DuPont Co. has agreed to sell its Invista fibers business to Koch Industries Inc. for $4.4 billion in cash.
In an unrelated move, DuPont also is cutting 150 jobs from its Teflon-brand fluoropolymer plant in Parkersburg, W. Va., via transfers and retirement.
The fibers unit - which includes the Lycra and Stainmaster brands - generated sales of $6.3 billion in 2002, representing about 25 percent of total sales for Wilmington, Del.-based DuPont. In February 2002, DuPont had announced plans to sell or spin off the unit, including polyester and nylon fibers, in order to focus on core businesses.
The deal does not include DuPont's polyester and nylon resin businesses.

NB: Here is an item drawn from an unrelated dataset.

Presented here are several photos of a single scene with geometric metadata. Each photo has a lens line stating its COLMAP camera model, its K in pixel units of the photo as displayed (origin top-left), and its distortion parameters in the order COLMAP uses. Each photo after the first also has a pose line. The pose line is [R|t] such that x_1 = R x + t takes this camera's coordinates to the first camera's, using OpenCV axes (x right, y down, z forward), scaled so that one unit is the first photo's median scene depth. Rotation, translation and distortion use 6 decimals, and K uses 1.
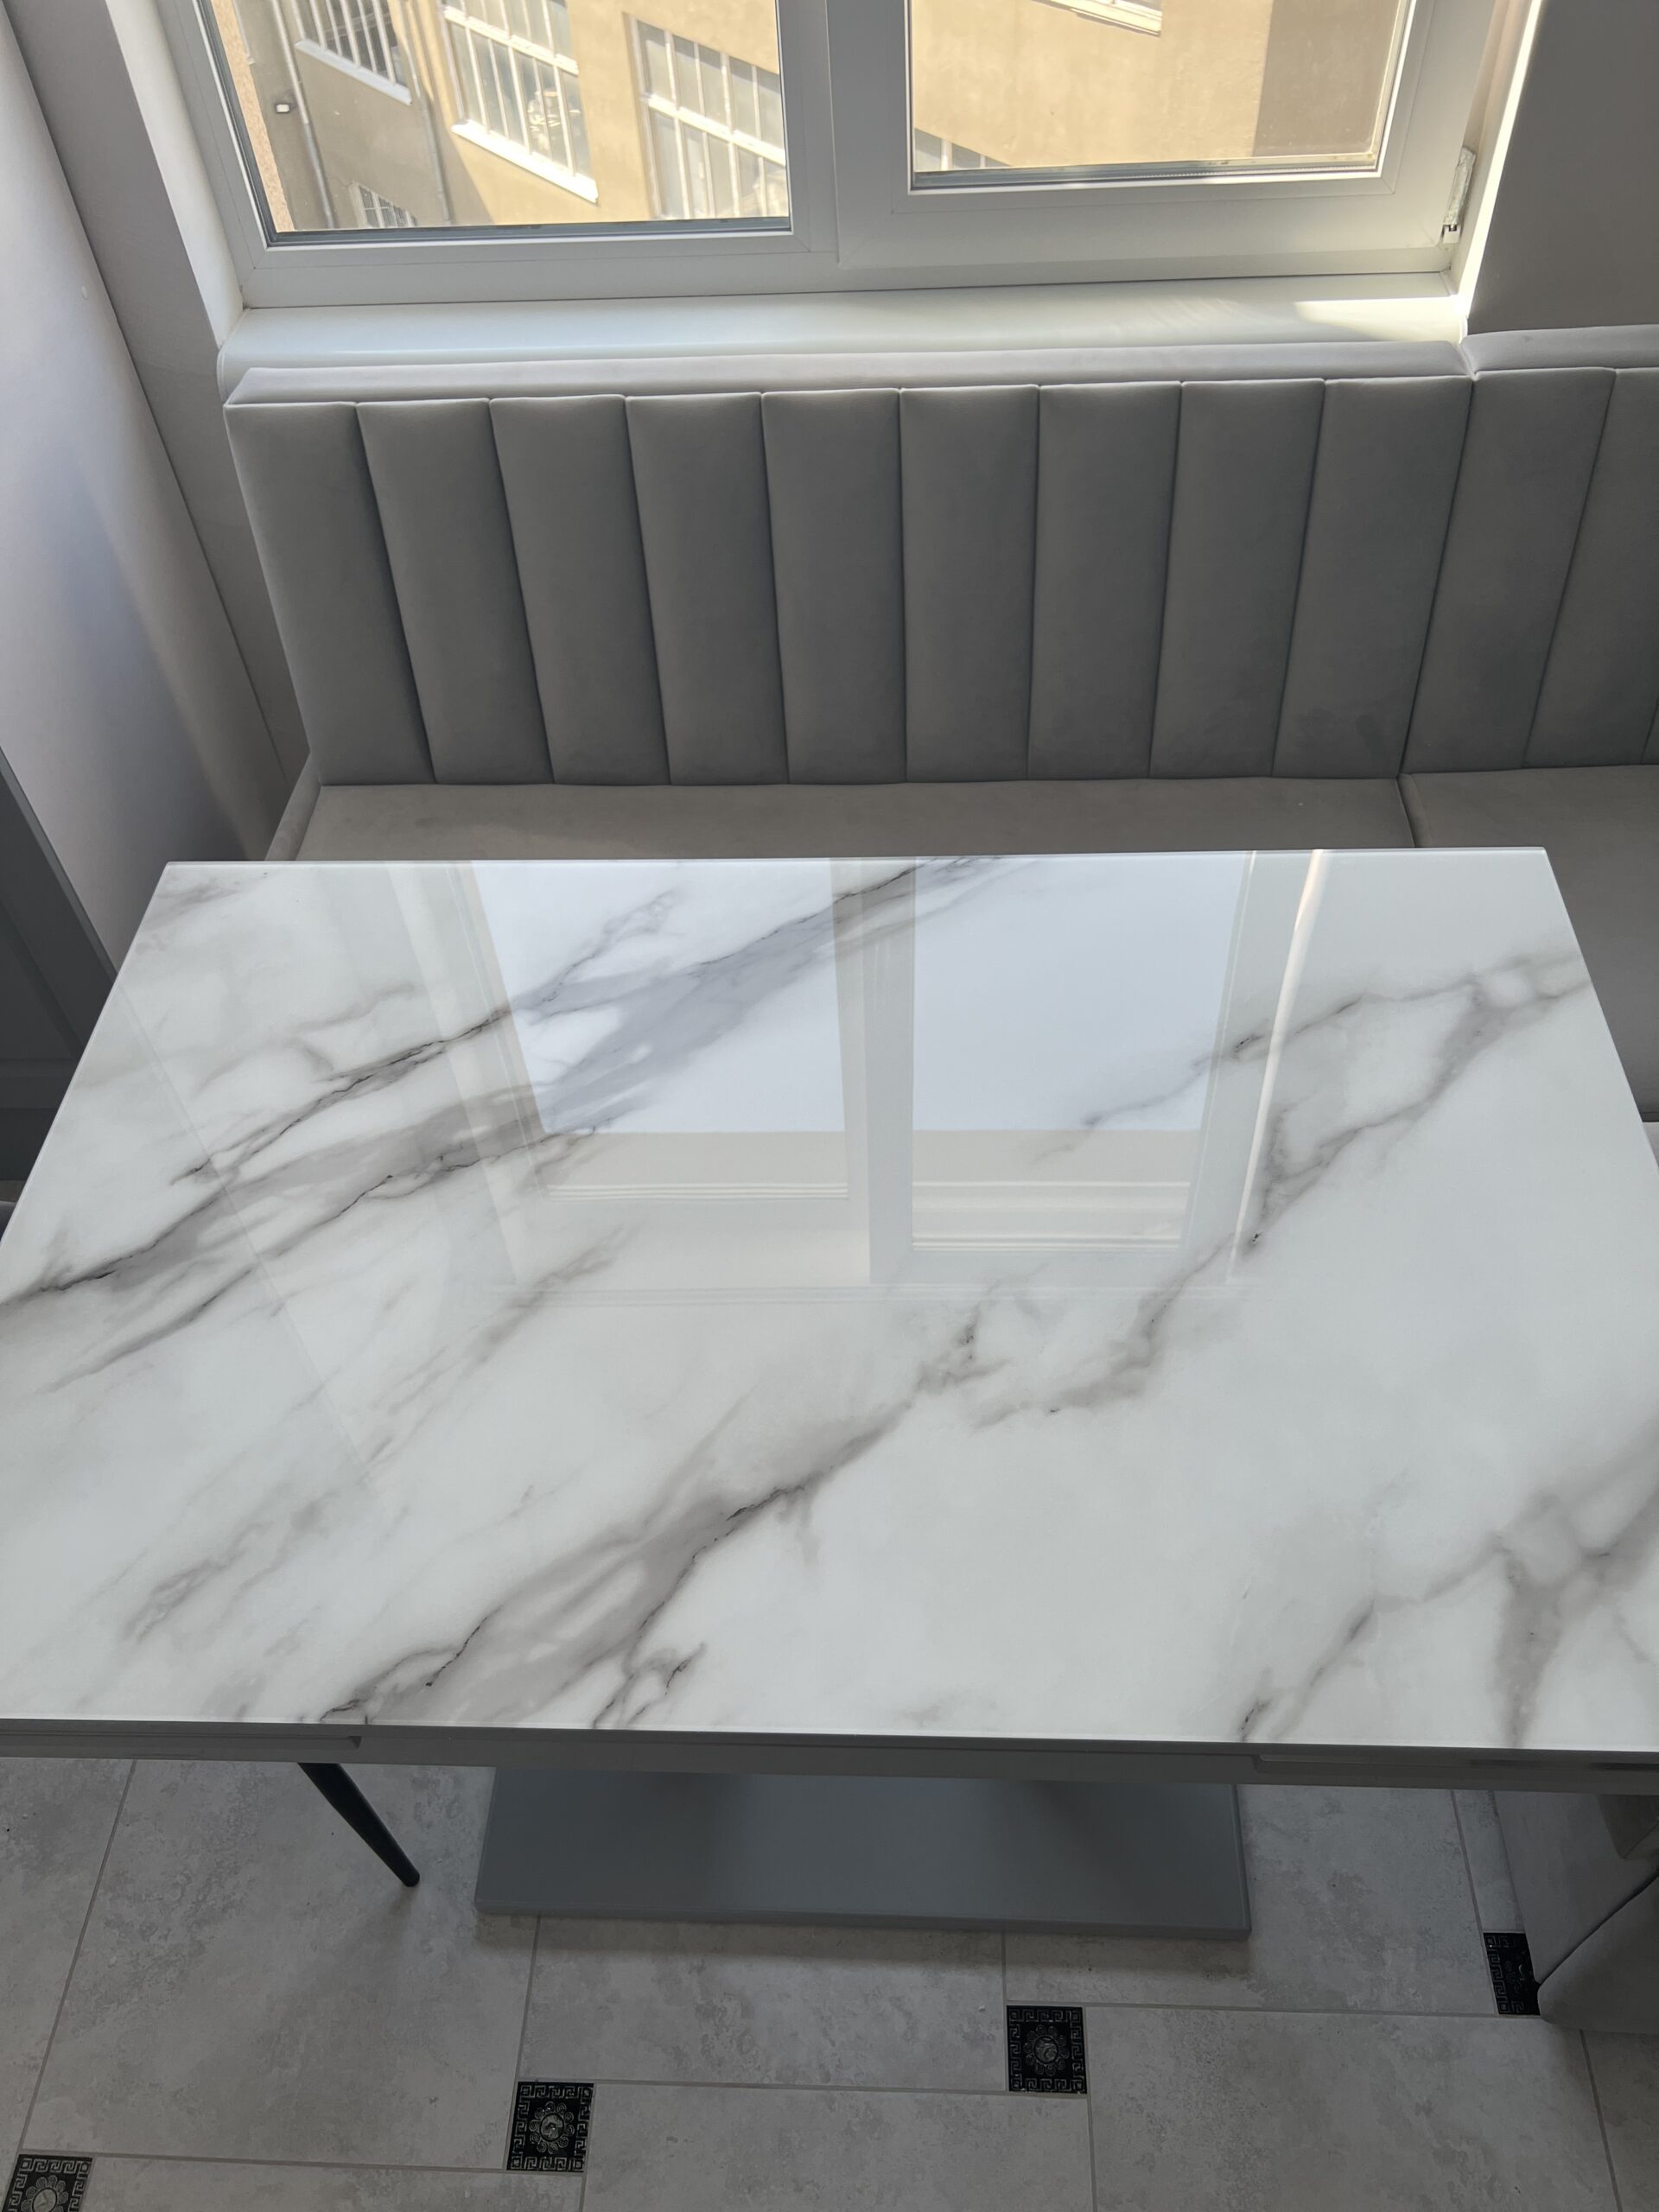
lens RADIAL K [[1673.6, 0, 830.6], [0, 1673.6, 1115.2], [0, 0, 1]] dist [0.041745, -0.053963]
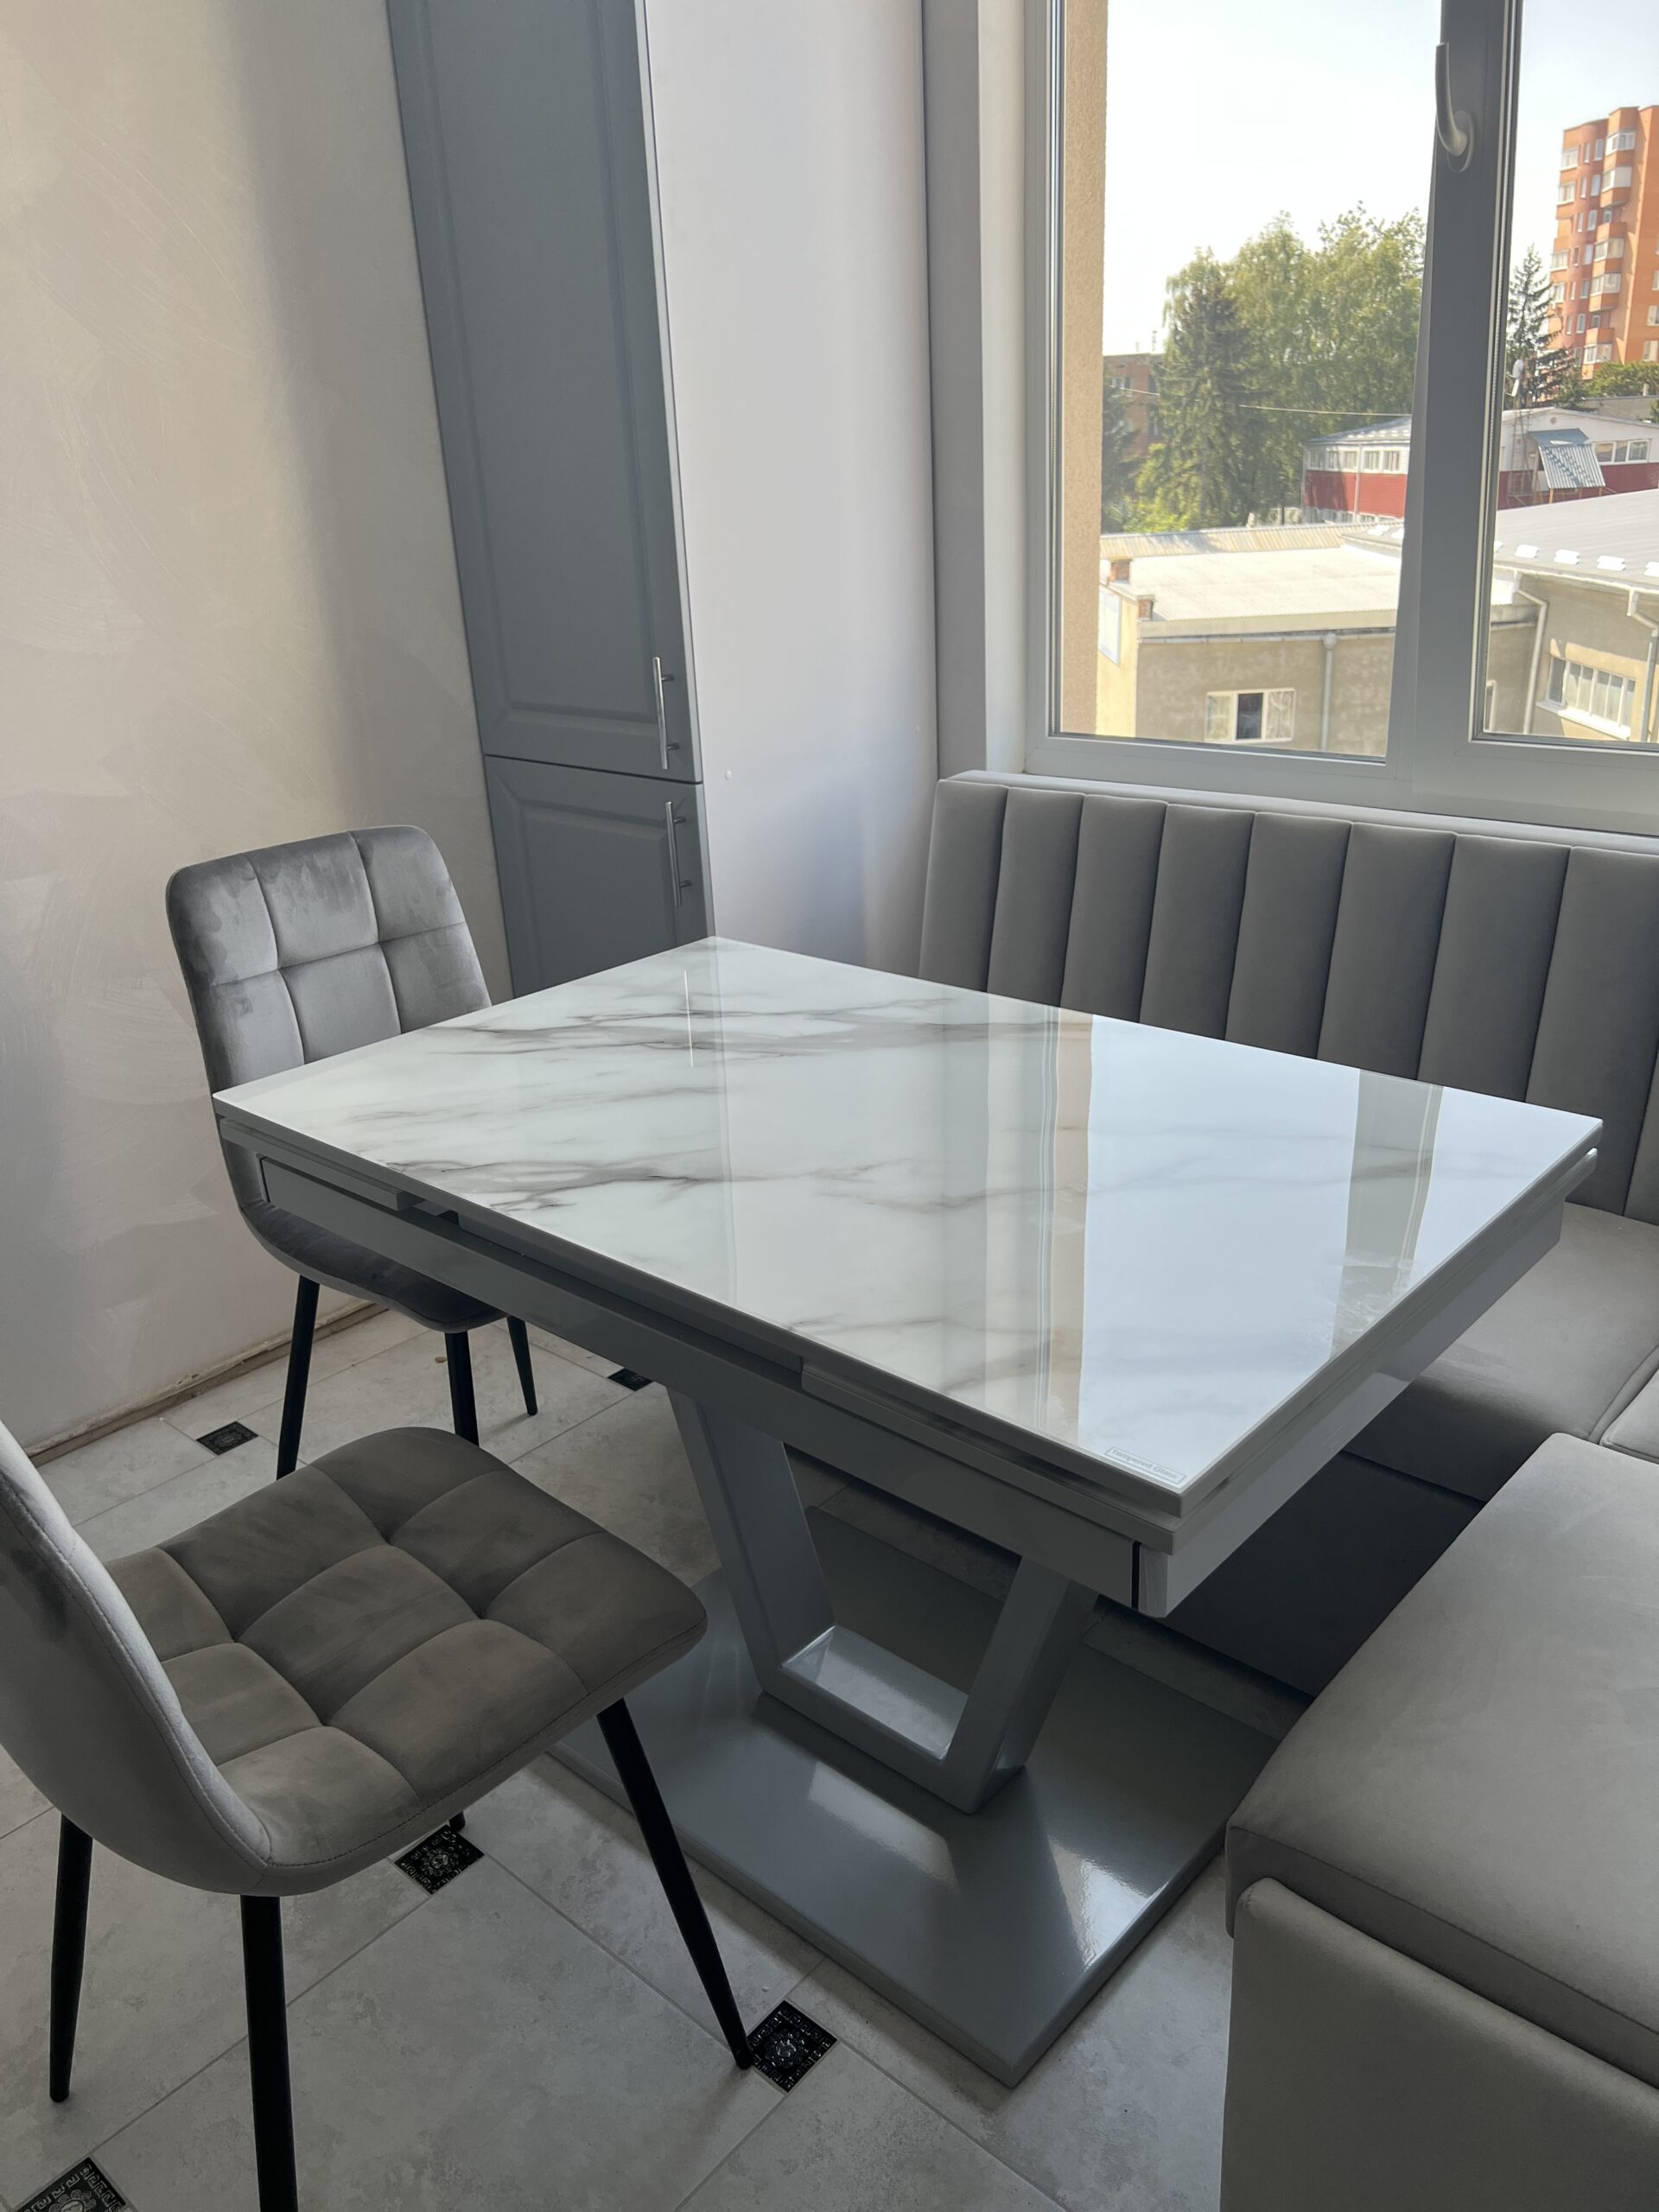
lens RADIAL K [[1673.6, 0, 822.0], [0, 1673.6, 1119.9], [0, 0, 1]] dist [0.041745, -0.053963]
pose [[0.767831, 0.248780, -0.590376, 0.674861], [-0.481161, 0.832371, -0.275033, 0.389641], [0.422988, 0.495245, 0.758824, -0.063418]]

Wichita, Kan.-based Koch also owns PET maker Kosa Inc. of Houston, which also is a major polyester fiber producer.
``By combining Invista's many capabilities and strong brands ... with the polyester business of [Koch's] Kosa subsidiaries, we will create a diverse company, well-positioned to compete in the global fibers and resins markets,'' Koch Chairman and Chief Executive Officer Charles Koch said in a Nov. 17 news release.
The deal includes DuPont's adipic acid and hexamethylenediamine assets, which are key raw materials used to produce DuPont's nylon 6/6 resins.
Koch is expected to continue to supply those materials for DuPont's market-leading nylon 6/6 business, DuPont spokesman Irv Lipp said.
No decision has been made as to whether Kosa will be fully merged and operate under the Invista name, according to Koch spokeswoman Mary Beth Jarvis. Invista is substantially larger than Kosa, with $6.3 billion in sales compared with Kosa's estimated $3 billion.
Invista also has 18,000 employees, vs. Kosa's 6,000. Kosa will supply Invista with a portion of its polyester resin needs, Jarvis added.
The move affected DuPont's plastics businesses even before it was done. In preparation for the sale, DuPont last year placed its nylon 6/6 resin, acetal, specialty polyester and copolyester businesses - as well as its shares in DuPont Dow Elastomers and DuPont Teijin Films U.S. LP - into its performance materials unit.
DuPont also moved its fluoropolymers business into its electronics and communication technologies unit.
In Parkersburg, DuPont will move 150 jobs during the next 18 months. The firm cited global overcapacity in fluoropolymers and softness in telecommunications and other sectors as reasons for the move, which will reduce the plant's employee count by almost one-third.
At the same time, DuPont is expanding the capacity of some equipment at the site, according to spokeswoman Diane Shomper. The plant's net resin output will not be affected, Shomper said.
The Parkersburg Teflon plant is the largest of three DuPont operates worldwide. The firm also produces nylon resin and other chemical products at facilities there.